You run a risk of damaging the connecting rod as well- the spinning bearing
wears the outside of the crank journal AND the inside of the rod.  First you
need to look at the surface of the crank journal and the inside surface of
the rod.  If they don't look too "gouged" then you might be OK.  You can get
some strips of emery cloth and wrap around the crank journal and pull them
back and forth (like you would polish a shoe with a long cloth) to smooth
the surface.  If you get the journal smooth then you need to use some
plastigage (or a micrometer on the journal itself) to determine if the
clearances are in spec. or not.

--__--__--

Message: 12
Date: Mon, 5 Jul 2004 20:53:57 -0400 (Eastern Daylight Time)
Subject: Re: Fwd: [Shotimes] Car won't start after dying
From: "Carl Prochilo" <gr8sho@prochilo.myserver.org>
To: shotimes@autox.team.net
Reply-To: gr8sho@adelphia.net

Kent,  You sound like you're in denial.  It is unfortunate that your car
has suffered this problem.  Your description of what happened will hit a
nerve with all of us that have suffered this fate.  I am in this club.
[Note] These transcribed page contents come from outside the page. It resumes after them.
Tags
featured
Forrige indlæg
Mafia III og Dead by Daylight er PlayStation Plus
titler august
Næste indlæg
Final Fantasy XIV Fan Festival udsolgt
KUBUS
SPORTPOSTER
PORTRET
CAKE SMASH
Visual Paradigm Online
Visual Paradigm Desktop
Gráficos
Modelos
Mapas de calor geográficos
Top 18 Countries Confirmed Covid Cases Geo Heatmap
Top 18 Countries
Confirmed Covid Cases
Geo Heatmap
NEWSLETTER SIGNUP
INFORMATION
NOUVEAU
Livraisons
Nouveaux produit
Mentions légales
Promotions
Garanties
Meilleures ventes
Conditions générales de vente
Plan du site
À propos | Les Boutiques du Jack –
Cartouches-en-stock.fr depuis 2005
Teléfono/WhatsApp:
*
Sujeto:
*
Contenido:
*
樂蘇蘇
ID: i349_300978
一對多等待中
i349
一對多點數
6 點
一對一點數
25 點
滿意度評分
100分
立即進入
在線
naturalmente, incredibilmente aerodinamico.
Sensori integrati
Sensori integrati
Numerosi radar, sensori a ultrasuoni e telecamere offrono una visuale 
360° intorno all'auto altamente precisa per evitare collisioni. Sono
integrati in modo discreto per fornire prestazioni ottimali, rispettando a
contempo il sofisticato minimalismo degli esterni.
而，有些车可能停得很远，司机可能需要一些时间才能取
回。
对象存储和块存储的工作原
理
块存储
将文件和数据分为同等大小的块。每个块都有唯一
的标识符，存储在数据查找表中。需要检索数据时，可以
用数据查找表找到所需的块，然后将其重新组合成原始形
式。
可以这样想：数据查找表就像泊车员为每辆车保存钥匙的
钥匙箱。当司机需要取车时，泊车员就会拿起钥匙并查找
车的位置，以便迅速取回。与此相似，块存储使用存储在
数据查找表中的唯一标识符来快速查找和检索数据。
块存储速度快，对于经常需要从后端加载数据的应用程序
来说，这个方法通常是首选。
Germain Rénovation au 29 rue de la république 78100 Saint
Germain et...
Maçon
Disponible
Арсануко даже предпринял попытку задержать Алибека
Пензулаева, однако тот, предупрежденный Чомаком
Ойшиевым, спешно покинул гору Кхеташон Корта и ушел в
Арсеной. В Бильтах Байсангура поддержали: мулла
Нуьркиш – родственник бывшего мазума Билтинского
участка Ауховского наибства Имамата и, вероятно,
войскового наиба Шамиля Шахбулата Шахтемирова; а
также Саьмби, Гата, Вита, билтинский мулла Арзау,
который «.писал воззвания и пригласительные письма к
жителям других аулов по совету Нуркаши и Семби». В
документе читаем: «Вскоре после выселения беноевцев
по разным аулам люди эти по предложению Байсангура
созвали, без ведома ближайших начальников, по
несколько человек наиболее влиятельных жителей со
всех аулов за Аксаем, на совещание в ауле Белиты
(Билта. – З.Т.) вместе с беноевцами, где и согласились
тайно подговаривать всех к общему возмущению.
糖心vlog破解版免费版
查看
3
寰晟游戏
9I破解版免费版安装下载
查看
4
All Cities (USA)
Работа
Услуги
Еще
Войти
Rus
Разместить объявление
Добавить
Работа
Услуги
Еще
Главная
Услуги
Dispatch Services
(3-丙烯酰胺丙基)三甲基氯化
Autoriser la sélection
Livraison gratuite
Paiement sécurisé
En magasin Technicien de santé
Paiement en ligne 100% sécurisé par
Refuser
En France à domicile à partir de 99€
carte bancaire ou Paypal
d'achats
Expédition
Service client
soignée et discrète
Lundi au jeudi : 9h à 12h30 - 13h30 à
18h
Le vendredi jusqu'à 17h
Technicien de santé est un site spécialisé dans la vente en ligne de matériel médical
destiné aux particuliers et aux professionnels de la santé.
If you are mechanically inclined and can pull a motor, then that is your
next step.  A straight 3.0 litre swap is easiest and a 3.2 litre will be a
little more work.  The "grin" factor for the latter is worth the extra
expense IMO.  If you are in Florida and need someone to do the work, call
Don Donelson.

I wish you all the best.
--
Cheers,
Carl Prochilo
92 Ultra Red Crimson

On Mon, July 5, 2004 2:56 pm, Dynon007@aol.com said:
> Well it starts up. It just clatters hard in the upper section of the motor
> while its running. Its really a loud sound, and making a lot of noise The
> taps
> get louder and faster when you press the gas pedal. If you let off the gas
> the
> car will just stall. But it does start up.